The NBA Section on Business Law (NBA-SBL) opened its 20th Annual International Business Law Conference in Abuja with a pre-conference exclusive masterclass themed, “Upskilling and Upscaling for Legal Professionals,” comprising three sessions designed to equip delegates with the practical skills, commercial insight and strategic frameworks required to navigate an increasingly complex legal and business landscape.
Before the conference turned to policy reform and sectoral analysis, the opening day focused on the fundamentals of modern legal practice: negotiation, business development, and the technological disruption reshaping the profession.
The first session, themed “Negotiation Strategies: Master Adversarial and Non-Adversarial Dispute Management,” was led by Ayuli Jemide, Lead Partner at Detail Commercial Solicitors. He stated that people account for approximately 70 per cent of all negotiation outcomes, not facts, legal position, or strategy.
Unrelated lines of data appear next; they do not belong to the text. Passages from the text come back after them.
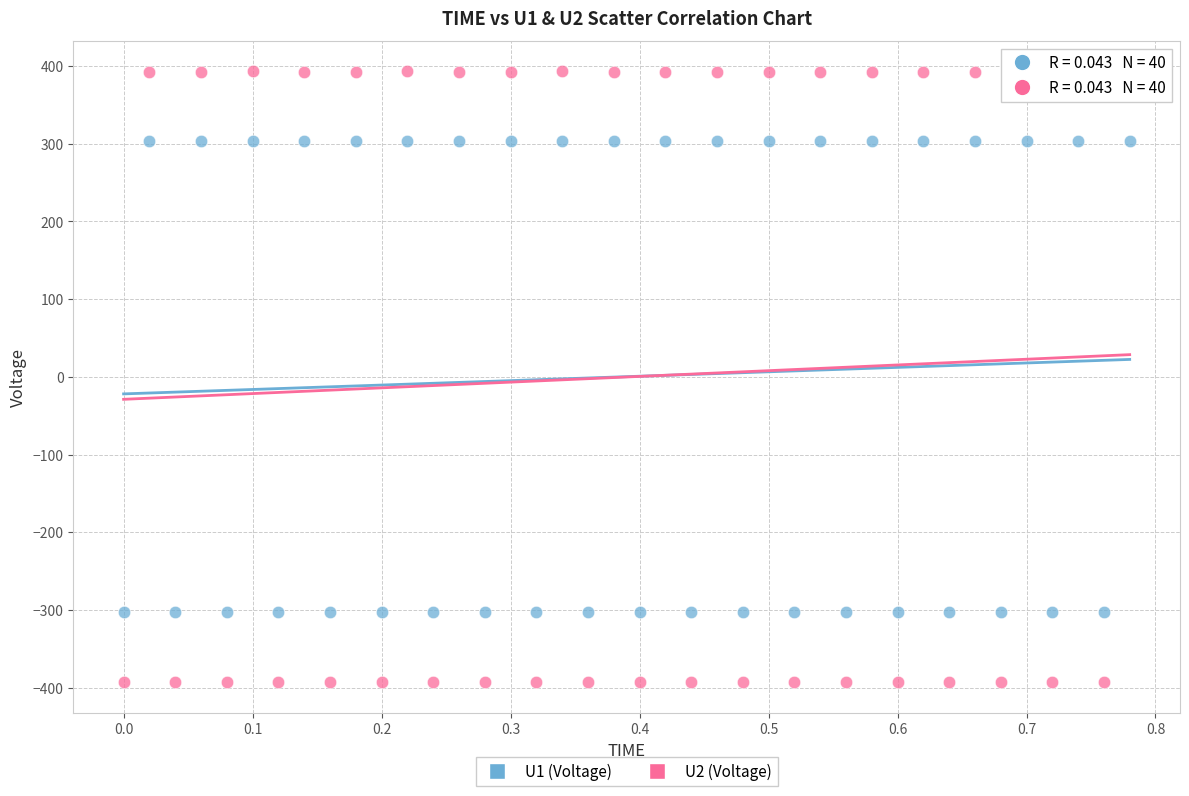

Across all data points, what is the range of X values (max minus min)?

0.8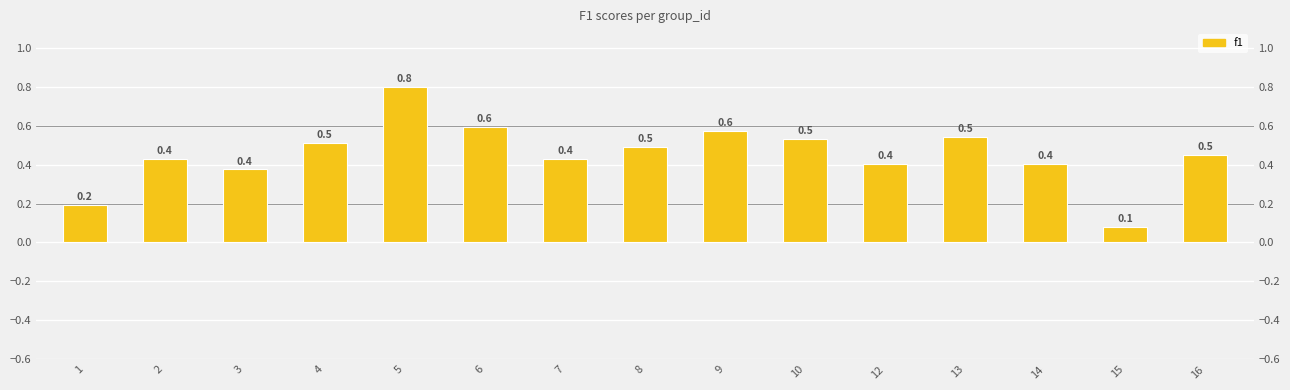

What is the sum of all values?

6.8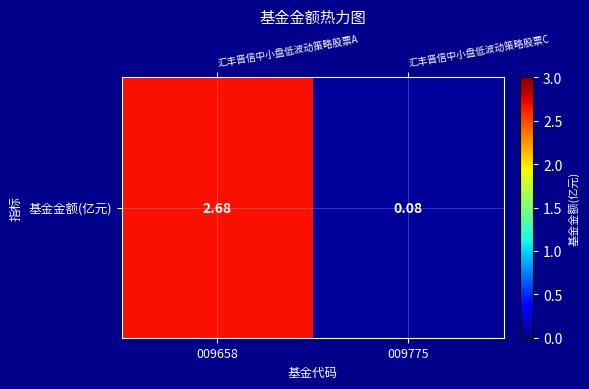

At which label does the data first exceed 2?

009658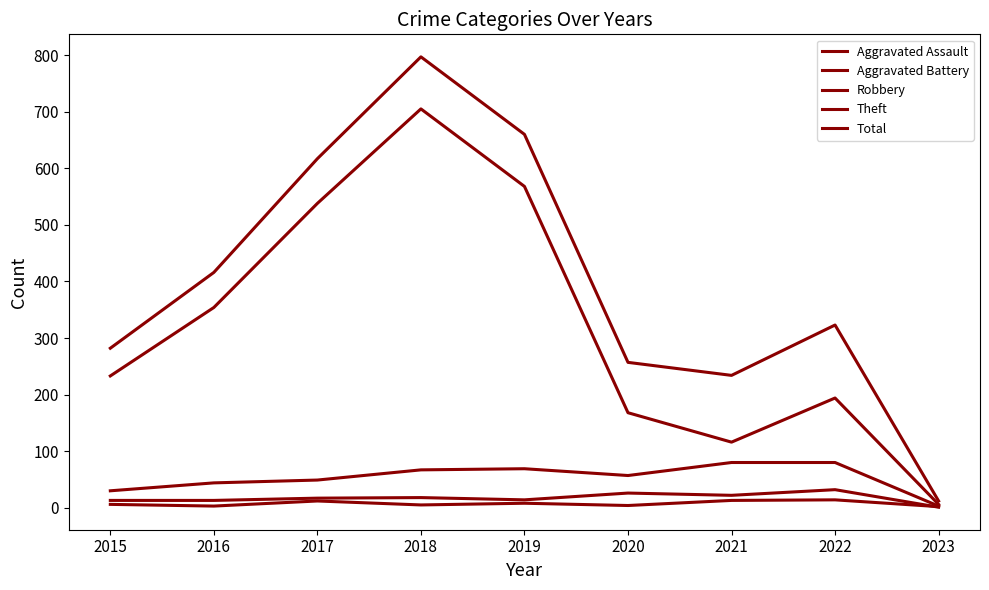

Is this an area chart (filled region under the line)?

No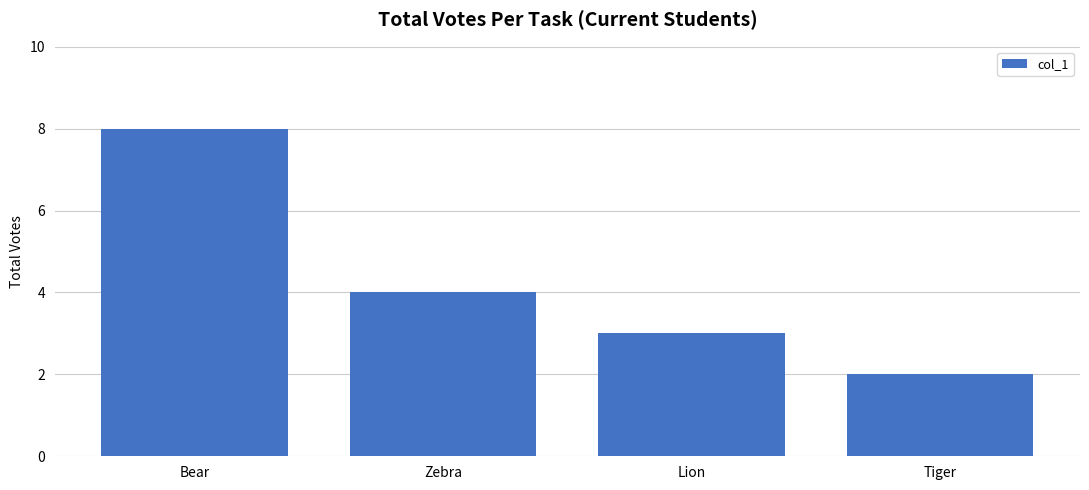

Reading left to right, extract all data points from this chart.

Bear=8	Zebra=4	Lion=3	Tiger=2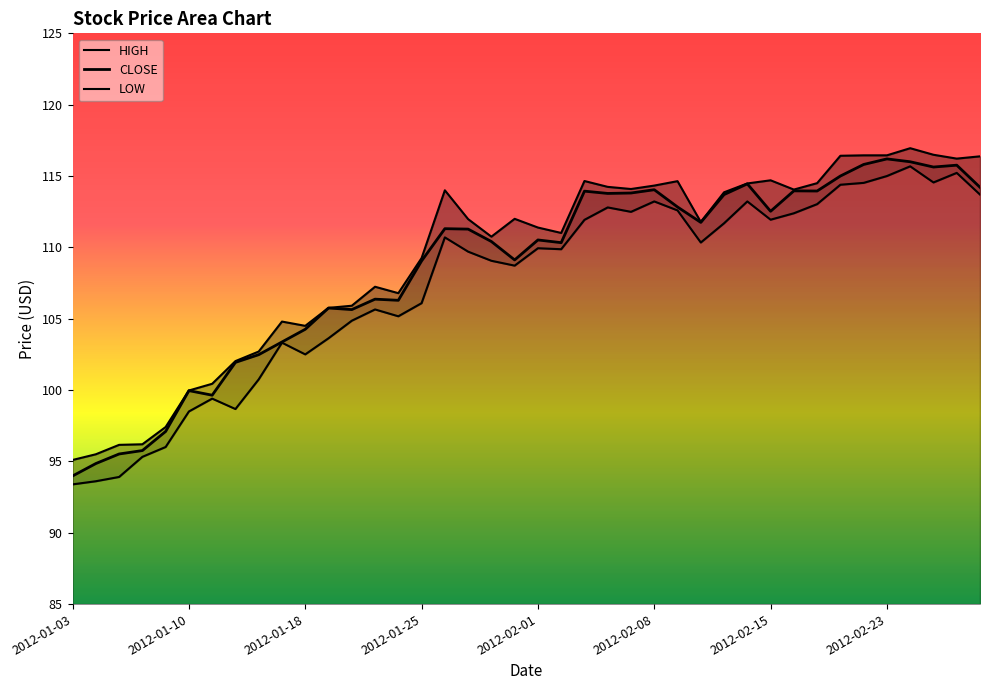

What are all the series names shown in the legend?

HIGH, CLOSE, LOW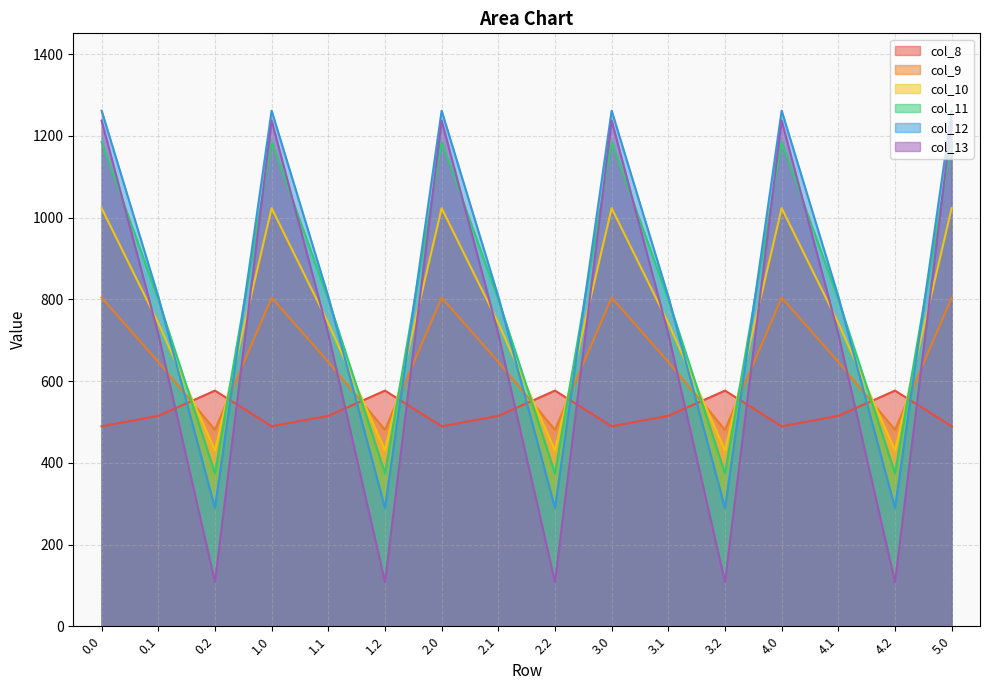

What is the difference between the highest and lowest values at 1.2?

468.8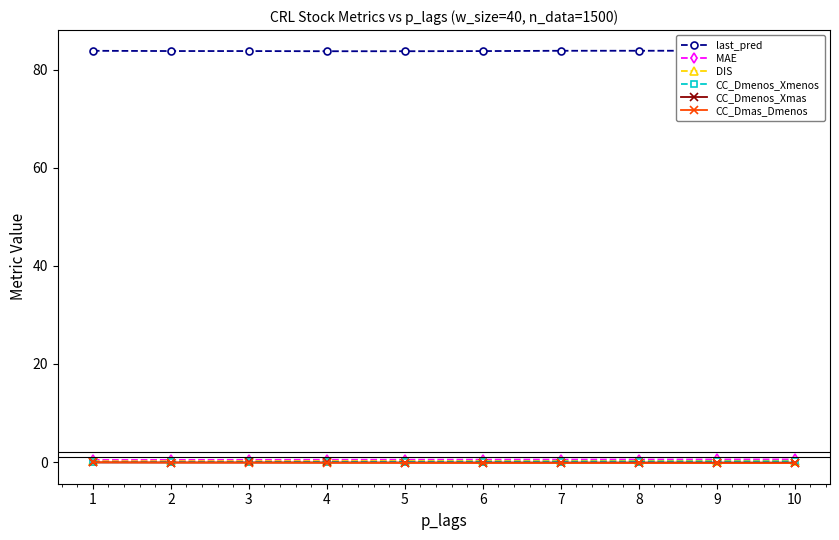

What is the value of the CC_Dmas_Dmenos point at the 6th from the left?

-0.2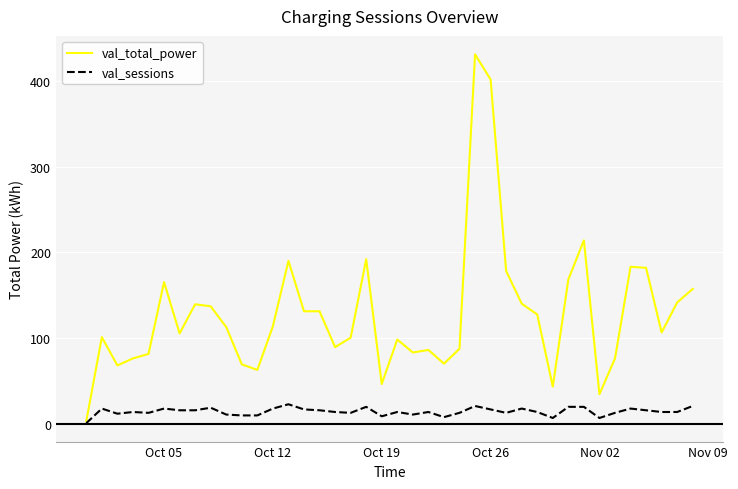

Which series has the largest total across all categories?

val_total_power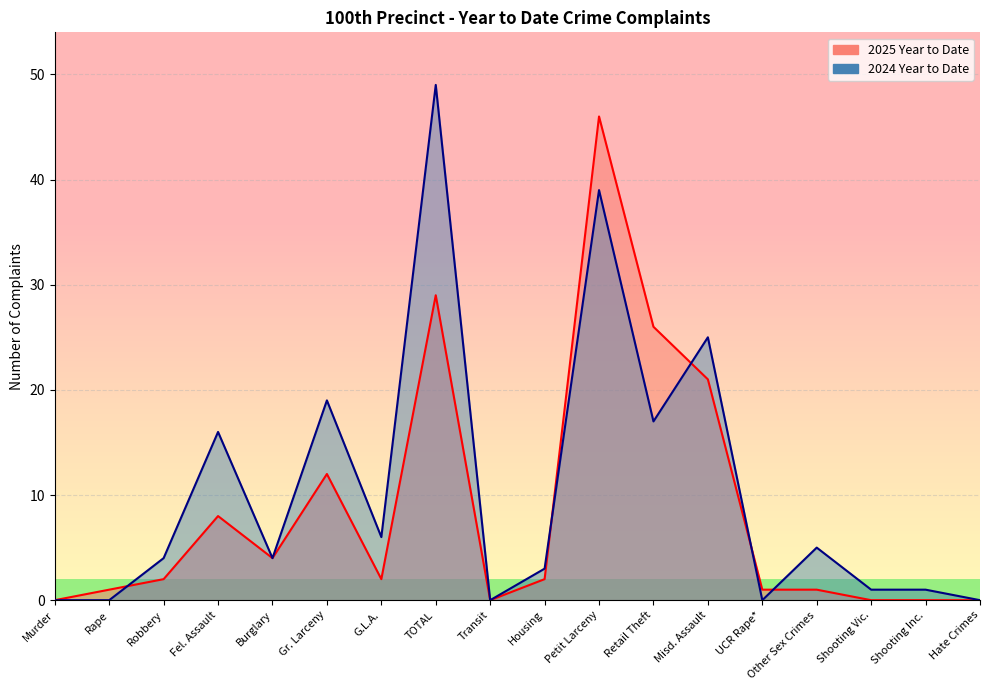

What position from the left is UCR Rape*?

14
The session examined 12 factors that shape negotiation decisions, including anchoring, time pressure, venue, scarcity, and reciprocity, and demonstrated through real transactions that the human variable is consistently decisive. According to the speaker, measured vulnerability often builds stronger trust than displays of confidence alone. Delegates were encouraged to prepare thoroughly by researching counterparts before meetings, identifying areas of common interest early, asking questions that reveal underlying motivations, and avoiding the tendency to seek excessive validation.
A session on business development and networking, facilitated by Abena Poku, Marketing and BD Director at Aluko & Oyebode, addressed a gap the legal profession rarely acknowledges openly: clients assume technical competence, and what determines who gets the work is relationship, trust, and a demonstrated understanding of the client’s specific situation.
The session, themed “Business Development: Learn Proven Techniques for Client Retention and Practice Growth,” also featured Andrew Skipper, former Head of Africa at a major international law firm, and Toyin Ojo of the African Legal Support Facility. Ms Poku noted that AI tools now use LinkedIn content to rank lawyers and law firms in search results, making consistent content production a commercial imperative rather than an optional visibility exercise.
Drawing on principles of network science, Mr Skipper stated that effective networking is a strategic, learnable skill. He explained that opportunities often emerge through broader professional connections, well-positioned networks and intentional relationship building. He also added that Nigerian lawyers are uniquely positioned to play a central role in the growing volume of cross-border African transactions and should take greater advantage of that position.
Ms Ojo spoke from the client side, offering direct advice on what separates winning proposals from losing ones: leading with the client’s needs rather than the firm’s credentials, providing value the client did not know it needed, and demonstrating a partnership orientation rather than a transactional one.
A session on Artificial Intelligence in the Future of Legal Business and Services, led by Ope Olugasa, Managing Director of LawPavilion Business Solutions, examined six disruptions AI is introducing: due diligence and document review, contract generation and redlining, legal research, the billable hour model, law firm structure, and competitive advantage.
AI is already compressing work that previously took 20 hours into approximately two, fundamentally breaking the billable hour as a revenue model and requiring a shift to value-based pricing. He noted that the traditional law firm pyramid is giving way to a diamond model in which technology replaces the base of junior generalist work, with significant consequences for how the profession trains its next generation.
The speaker warned that firms generating identical outputs from the same AI tools will compete only on price in a commoditised market, and that the only sustainable differentiator is proprietary institutional knowledge built into a firm’s own AI systems over time.
He identified cognitive offloading, transferring reasoning to AI rather than developing it, as the most serious long-term risk to the profession, and closed with the observation that technology does not retire lawyers; it retires the lawyer who thought lawyering was only the work the machine now does.